■ **Description of the task**
Transcribe every entry verbatim; omit pictures.

(Page images and extracted text)
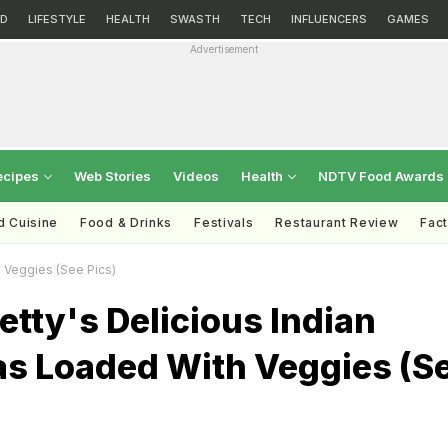
D
LIFESTYLE
HEALTH
SWASTH
TECH
INFLUENCERS
GAMES
Advertisement
ecipes
Web Stories
Videos
Health
NDTV Food Awards
d Cuisine
Food & Drinks
Festivals
Restaurant Review
Fac
h Veggies (See Pics)
etty's Delicious Indian
s Loaded With Veggies (S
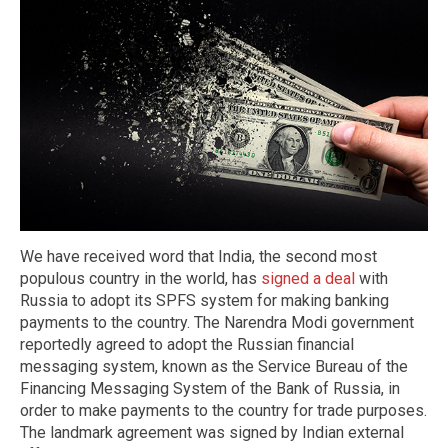
We have received word that India, the second most
populous country in the world, has
signed a deal
with
Russia to adopt its SPFS system for making banking
payments to the country. The Narendra Modi government
reportedly agreed to adopt the Russian financial
messaging system, known as the Service Bureau of the
Financing Messaging System of the Bank of Russia, in
order to make payments to the country for trade purposes.
The landmark agreement was signed by Indian external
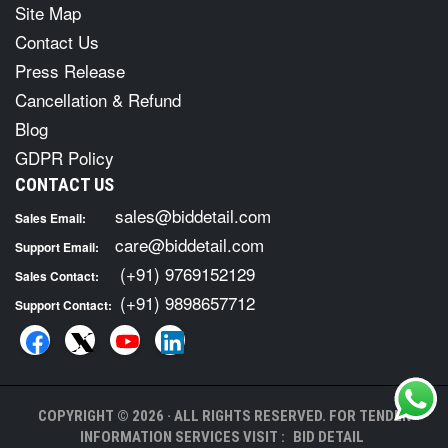
Site Map
Contact Us
Press Release
Cancellation & Refund
Blog
GDPR Policy
CONTACT US
sales@biddetail.com
Sales Email:
care@biddetail.com
Support Email:
(+91) 9769152129
Sales Contact:
(+91) 9898657712
Support Contact:
COPYRIGHT © 2026 · ALL RIGHTS RESERVED. FOR TENDER
INFORMATION SERVICES VISIT :
BID DETAIL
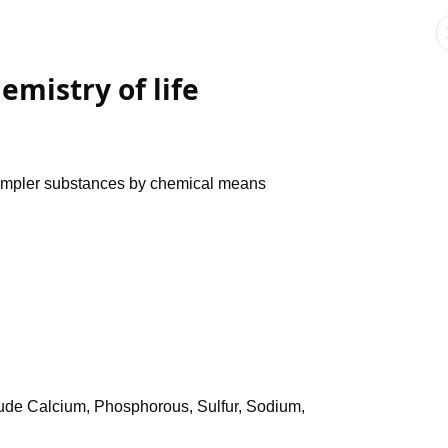
emistry of life
simpler substances by chemical means
clude Calcium, Phosphorous, Sulfur, Sodium,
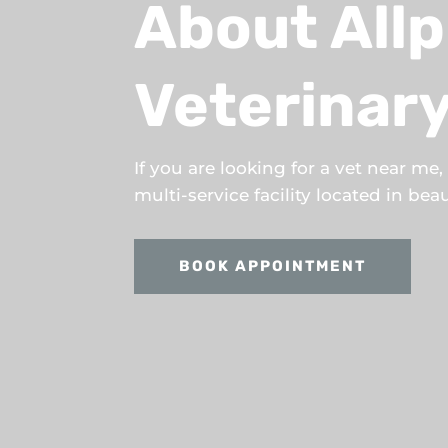
About Allp
Veterinary
If you are looking for a vet near me
multi-service facility located in be
BOOK APPOINTMENT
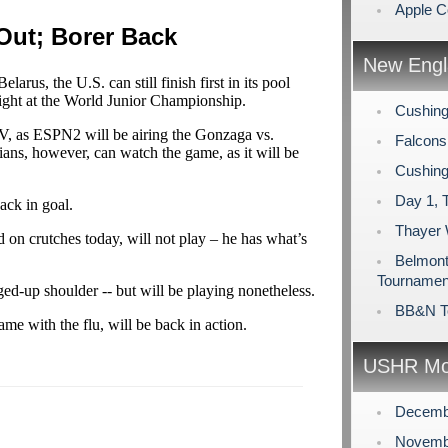
Apple C
Out; Borer Back
New Engl
elarus, the U.S. can still finish first in its pool
ight at the World Junior Championship.
Cushing
, as ESPN2 will be airing the Gonzaga vs.
Falcons
ans, however, can watch the game, as it will be
Cushing
Day 1, 
ack in goal.
Thayer
 on crutches today, will not play – he has what’s
Belmont 
Tournamen
ged-up shoulder -- but will be playing nonetheless.
BB&N T
ame with the flu, will be back in action.
USHR Mo
Decemb
Novemb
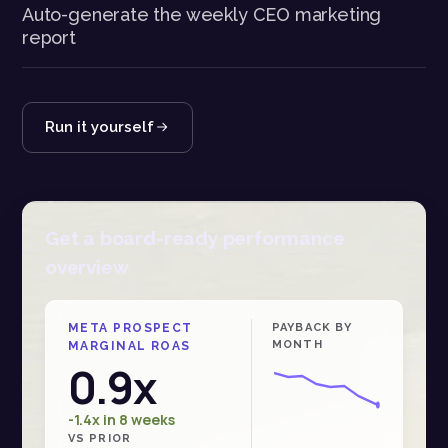
Auto-generate the weekly CEO marketing
report
Run it yourself
Get a board-ready performance
overview
META PROSPECT
PAYBACK BY
MONTH
MARGINAL ROAS
0.9x
-1.4x in 8 weeks
VS PRIOR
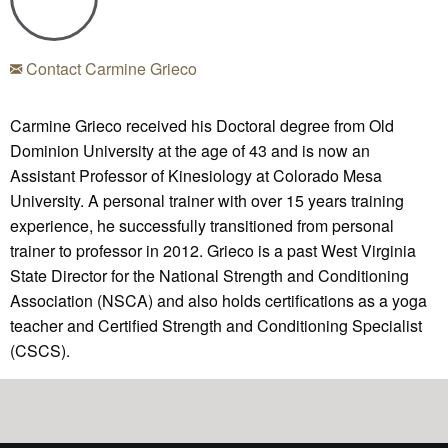
Contact Carmine Grieco
Carmine Grieco received his Doctoral degree from Old
Dominion University at the age of 43 and is now an
Assistant Professor of Kinesiology at Colorado Mesa
University. A personal trainer with over 15 years training
experience, he successfully transitioned from personal
trainer to professor in 2012. Grieco is a past West Virginia
State Director for the National Strength and Conditioning
Association (NSCA) and also holds certifications as a yoga
teacher and Certified Strength and Conditioning Specialist
(CSCS).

■ **Result below**
D
LIFESTYLE
HEALTH
SWASTH
TECH
INFLUENCERS
GAMES
Advertisement
ecipes
Web Stories
Videos
Health
NDTV Food Awards
d Cuisine
Food & Drinks
Festivals
Restaurant Review
Fac
h Veggies (See Pics)
etty's Delicious Indian
s Loaded With Veggies (S
We have received word that India, the second most
populous country in the world, has
signed a deal
with
Russia to adopt its SPFS system for making banking
payments to the country. The Narendra Modi government
reportedly agreed to adopt the Russian financial
messaging system, known as the Service Bureau of the
Financing Messaging System of the Bank of Russia, in
order to make payments to the country for trade purposes.
The landmark agreement was signed by Indian external
Site Map
Contact Us
Press Release
Cancellation & Refund
Blog
GDPR Policy
CONTACT US
sales@biddetail.com
Sales Email:
care@biddetail.com
Support Email:
(+91) 9769152129
Sales Contact:
(+91) 9898657712
Support Contact:
COPYRIGHT © 2026 · ALL RIGHTS RESERVED. FOR TENDER
INFORMATION SERVICES VISIT :
BID DETAIL
emistry of life
simpler substances by chemical means
clude Calcium, Phosphorous, Sulfur, Sodium,
About Allp
Veterinary
If you are looking for a vet near me
multi-service facility located in be
BOOK APPOINTMENT
Apple C
Out; Borer Back
New Engl
elarus, the U.S. can still finish first in its pool
ight at the World Junior Championship.
Cushing
, as ESPN2 will be airing the Gonzaga vs.
Falcons
ans, however, can watch the game, as it will be
Cushing
Day 1, 
ack in goal.
Thayer
 on crutches today, will not play – he has what’s
Belmont 
Tournamen
ged-up shoulder -- but will be playing nonetheless.
BB&N T
ame with the flu, will be back in action.
USHR Mo
Decemb
Novemb
Auto-generate the weekly CEO marketing
report
Run it yourself
Get a board-ready performance
overview
META PROSPECT
PAYBACK BY
MONTH
MARGINAL ROAS
0.9x
-1.4x in 8 weeks
VS PRIOR
Contact Carmine Grieco
Carmine Grieco received his Doctoral degree from Old
Dominion University at the age of 43 and is now an
Assistant Professor of Kinesiology at Colorado Mesa
University. A personal trainer with over 15 years training
experience, he successfully transitioned from personal
trainer to professor in 2012. Grieco is a past West Virginia
State Director for the National Strength and Conditioning
Association (NSCA) and also holds certifications as a yoga
teacher and Certified Strength and Conditioning Specialist
(CSCS).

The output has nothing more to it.